● **Défi**
Pourriez-vous écrire la suite de l'article sur l'Iran dans L'Usage du monde de Nicolas Bouvier, en reprenant après sa dernière phrase ?

● **Extrait choisi**
___

Colloques en ligne

Nathalie Froloff

« L’ombre des nuages » : l’Iran millénaire dans L’Usage du monde de Nicolas Bouvier

1Nicolas Bouvier, dans le dernier texte qui ferme Le Hibou et la Baleine, revient sur son parcours « d’Est en Ouest ». Alors même qu’il rappelle le sens historique de ses voyages, Bouvier regrette la grande méconnaissance par ses contemporains de cette Asie, « mère de l’Europe1 ». Mais il évoque surtout ce qui vient aggraver cette méconnaissance, en faisant désormais écran à notre représentation de l’Iran et partant, à la lecture de L’Usage du monde :

Pendant trente ans ou presque, je suis toujours allé vers l’Est. Il est naturel d’aller trouver les vieux avant de découvrir les jeunes. Je me félicite de ce choix bien que j’aie parfois trouvé cette « mère » rongée par le mimétisme post-colonial, pourrie par la corruption, l’opium, privée de son âme par un dogmatisme puritain, ou parfois morte de fatigue comme les vieux épuisés par trop de labeur.

Les grandes cultures meurent comme les lampes à huile s’éteignent. La Chine de Mao ne vaudra jamais celle des Tang, ni l’Iran des ayatollahs celui de Shah Abbas2. Il ne faut plus rien en attendre sinon la finesse, la patine, la rognure d’ongle de la lune à son décroît. Sinon une sagesse et un humour fourbu.3

2Bouvier rappelle ainsi la scission historique majeure que constitue la Révolution islamique de 1979 qui oblitère la dimension immémoriale des différents pays traversés. Dans L’Usage du monde déjà, Bouvier était confronté à une actualité brûlante, puisque son voyage avec Thierry Vernet en Iran se passait juste après la chute de Mossadegh. Riche de ses lectures, des cours de Jean Starobinski sur Montesquieu, Bouvier souhaite faire pourtant ce retour amont au centre de la civilisation, et en particulier découvrir l’Iran, en faire le point central de son récit. Après le temps de l’abstraction des études, est venu le temps de la « respiration4 » des voyages, de la découverte de la matérialité des lieux et des hommes.

___

(Enregistrements du jeu de données)
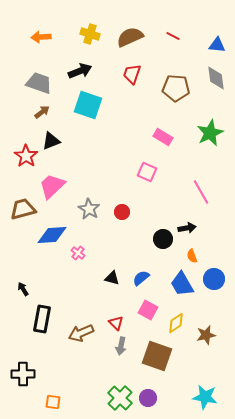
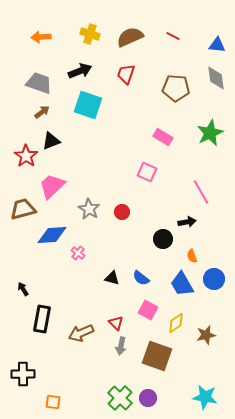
red trapezoid at (132, 74): moved 6 px left
black arrow at (187, 228): moved 6 px up
blue semicircle at (141, 278): rotated 102 degrees counterclockwise
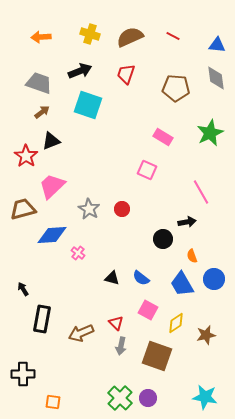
pink square at (147, 172): moved 2 px up
red circle at (122, 212): moved 3 px up
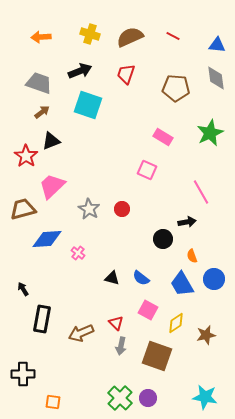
blue diamond at (52, 235): moved 5 px left, 4 px down
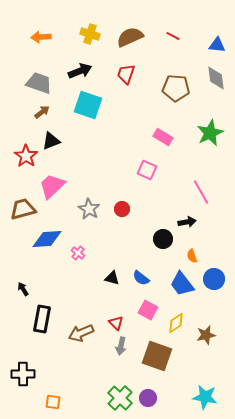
blue trapezoid at (182, 284): rotated 8 degrees counterclockwise
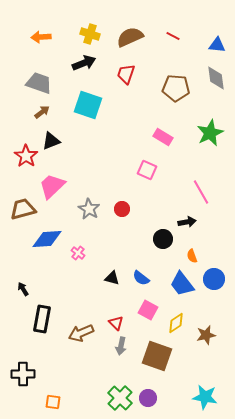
black arrow at (80, 71): moved 4 px right, 8 px up
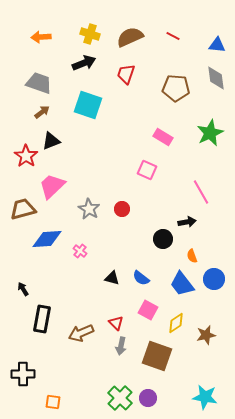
pink cross at (78, 253): moved 2 px right, 2 px up
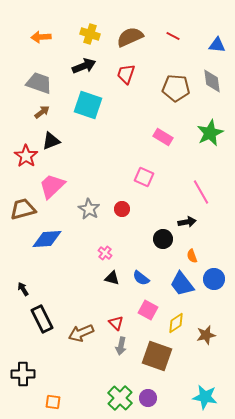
black arrow at (84, 63): moved 3 px down
gray diamond at (216, 78): moved 4 px left, 3 px down
pink square at (147, 170): moved 3 px left, 7 px down
pink cross at (80, 251): moved 25 px right, 2 px down
black rectangle at (42, 319): rotated 36 degrees counterclockwise
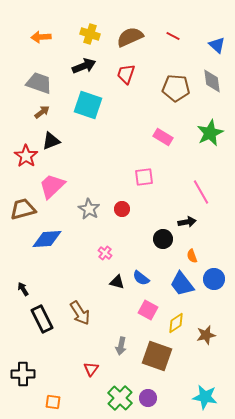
blue triangle at (217, 45): rotated 36 degrees clockwise
pink square at (144, 177): rotated 30 degrees counterclockwise
black triangle at (112, 278): moved 5 px right, 4 px down
red triangle at (116, 323): moved 25 px left, 46 px down; rotated 21 degrees clockwise
brown arrow at (81, 333): moved 1 px left, 20 px up; rotated 100 degrees counterclockwise
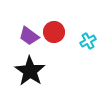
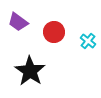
purple trapezoid: moved 11 px left, 14 px up
cyan cross: rotated 21 degrees counterclockwise
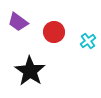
cyan cross: rotated 14 degrees clockwise
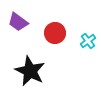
red circle: moved 1 px right, 1 px down
black star: rotated 8 degrees counterclockwise
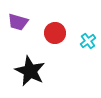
purple trapezoid: rotated 20 degrees counterclockwise
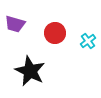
purple trapezoid: moved 3 px left, 2 px down
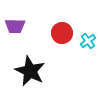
purple trapezoid: moved 2 px down; rotated 15 degrees counterclockwise
red circle: moved 7 px right
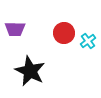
purple trapezoid: moved 3 px down
red circle: moved 2 px right
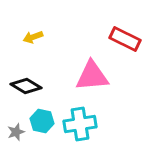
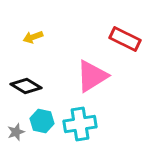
pink triangle: rotated 27 degrees counterclockwise
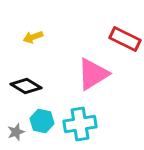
pink triangle: moved 1 px right, 2 px up
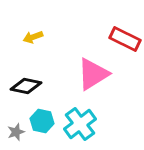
black diamond: rotated 20 degrees counterclockwise
cyan cross: rotated 28 degrees counterclockwise
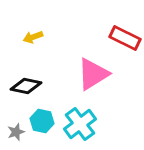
red rectangle: moved 1 px up
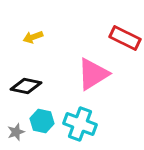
cyan cross: rotated 32 degrees counterclockwise
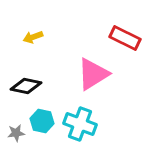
gray star: moved 1 px down; rotated 12 degrees clockwise
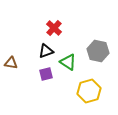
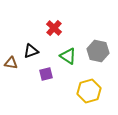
black triangle: moved 15 px left
green triangle: moved 6 px up
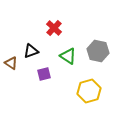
brown triangle: rotated 24 degrees clockwise
purple square: moved 2 px left
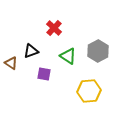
gray hexagon: rotated 20 degrees clockwise
purple square: rotated 24 degrees clockwise
yellow hexagon: rotated 10 degrees clockwise
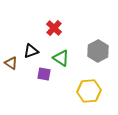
green triangle: moved 7 px left, 2 px down
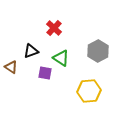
brown triangle: moved 4 px down
purple square: moved 1 px right, 1 px up
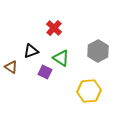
purple square: moved 1 px up; rotated 16 degrees clockwise
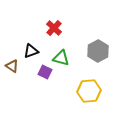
green triangle: rotated 18 degrees counterclockwise
brown triangle: moved 1 px right, 1 px up
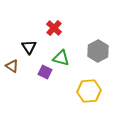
black triangle: moved 2 px left, 4 px up; rotated 42 degrees counterclockwise
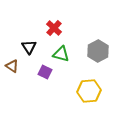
green triangle: moved 4 px up
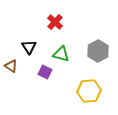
red cross: moved 1 px right, 6 px up
brown triangle: moved 1 px left
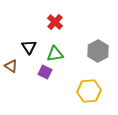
green triangle: moved 6 px left; rotated 24 degrees counterclockwise
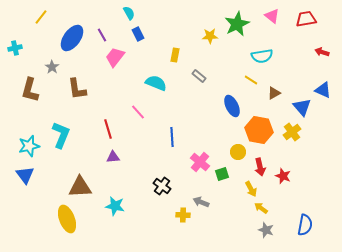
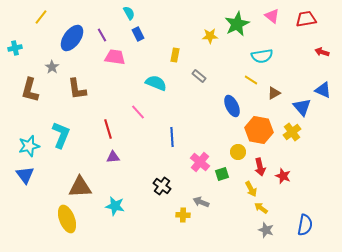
pink trapezoid at (115, 57): rotated 60 degrees clockwise
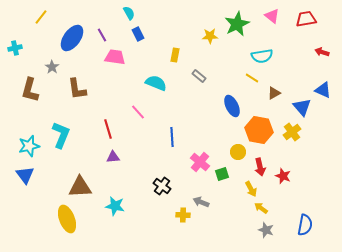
yellow line at (251, 80): moved 1 px right, 2 px up
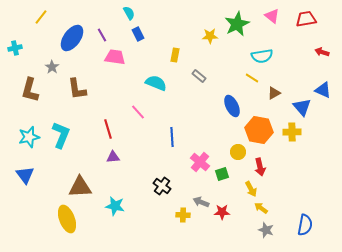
yellow cross at (292, 132): rotated 36 degrees clockwise
cyan star at (29, 146): moved 9 px up
red star at (283, 176): moved 61 px left, 36 px down; rotated 21 degrees counterclockwise
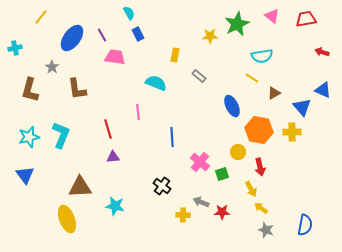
pink line at (138, 112): rotated 35 degrees clockwise
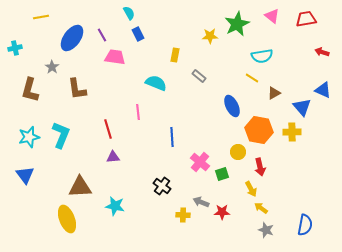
yellow line at (41, 17): rotated 42 degrees clockwise
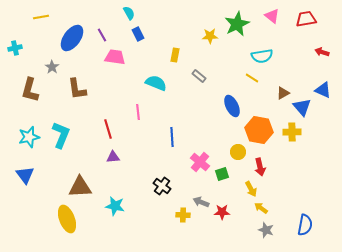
brown triangle at (274, 93): moved 9 px right
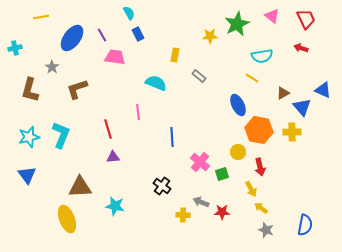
red trapezoid at (306, 19): rotated 75 degrees clockwise
red arrow at (322, 52): moved 21 px left, 4 px up
brown L-shape at (77, 89): rotated 80 degrees clockwise
blue ellipse at (232, 106): moved 6 px right, 1 px up
blue triangle at (25, 175): moved 2 px right
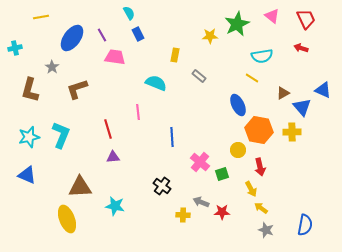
yellow circle at (238, 152): moved 2 px up
blue triangle at (27, 175): rotated 30 degrees counterclockwise
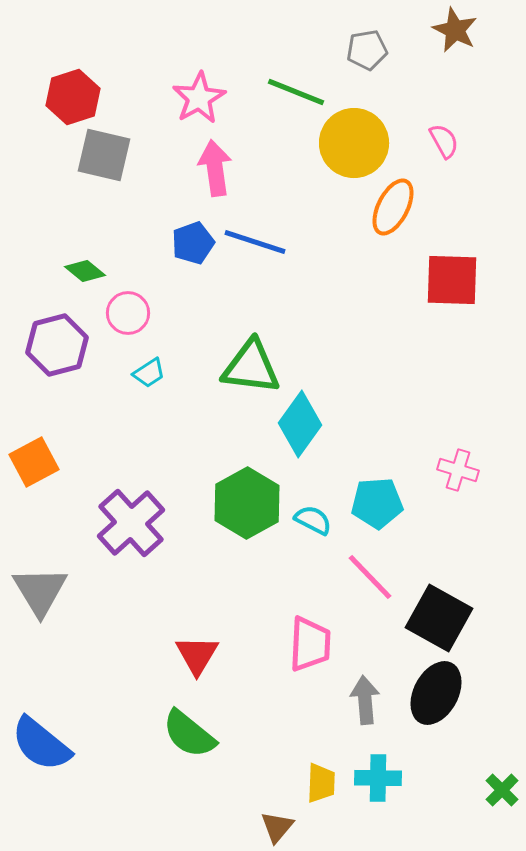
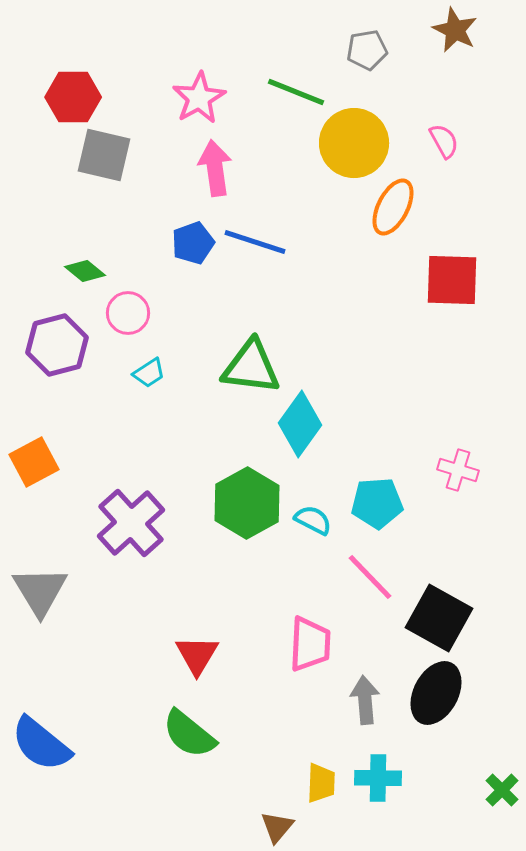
red hexagon: rotated 18 degrees clockwise
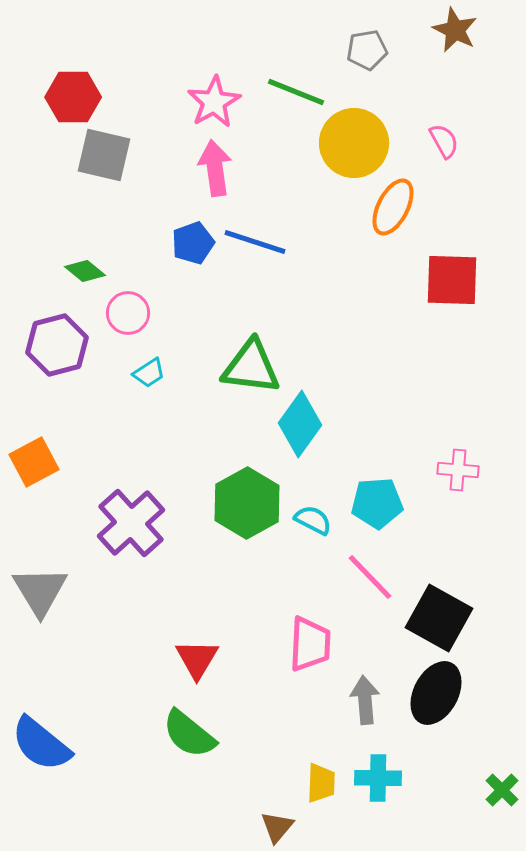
pink star: moved 15 px right, 4 px down
pink cross: rotated 12 degrees counterclockwise
red triangle: moved 4 px down
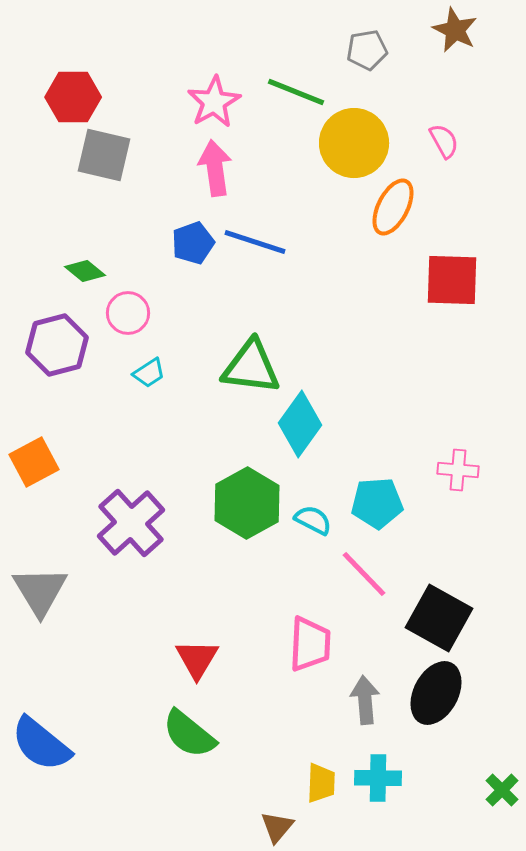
pink line: moved 6 px left, 3 px up
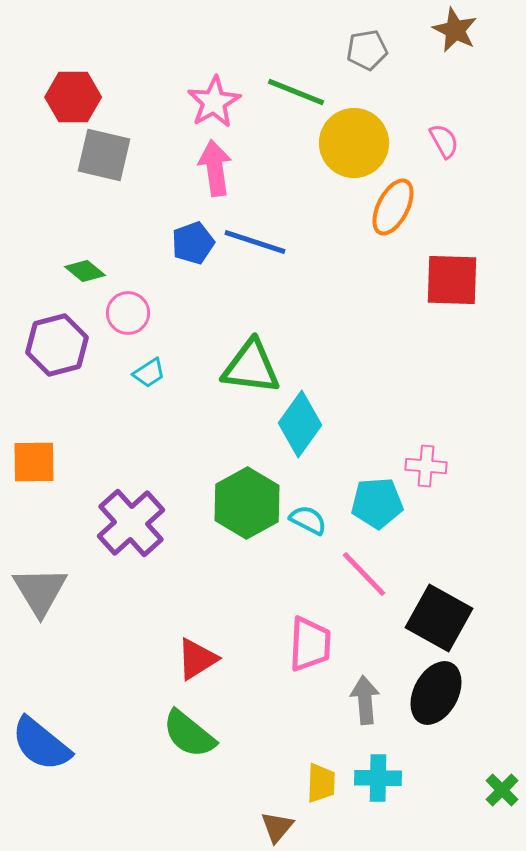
orange square: rotated 27 degrees clockwise
pink cross: moved 32 px left, 4 px up
cyan semicircle: moved 5 px left
red triangle: rotated 27 degrees clockwise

___

● **Résultat obtenu**
3L’Iran, en effet, dans L’Usage du monde, constitue l’horizon géographique à atteindre, ou plutôt historique, son centre donc, comme incarnation des débuts de l’humanité. Bouvier va en faire un usage, par les mots, qui va dépasser le simple récit de voyage : car ce pays, plus que les autres sans doute, pourrait en retour être le lieu qui donne naissance à Bouvier en tant qu’écrivain, telle une matrice textuelle, fusionnant voyage et écriture.

« Pour avoir le sentiment du passé5 »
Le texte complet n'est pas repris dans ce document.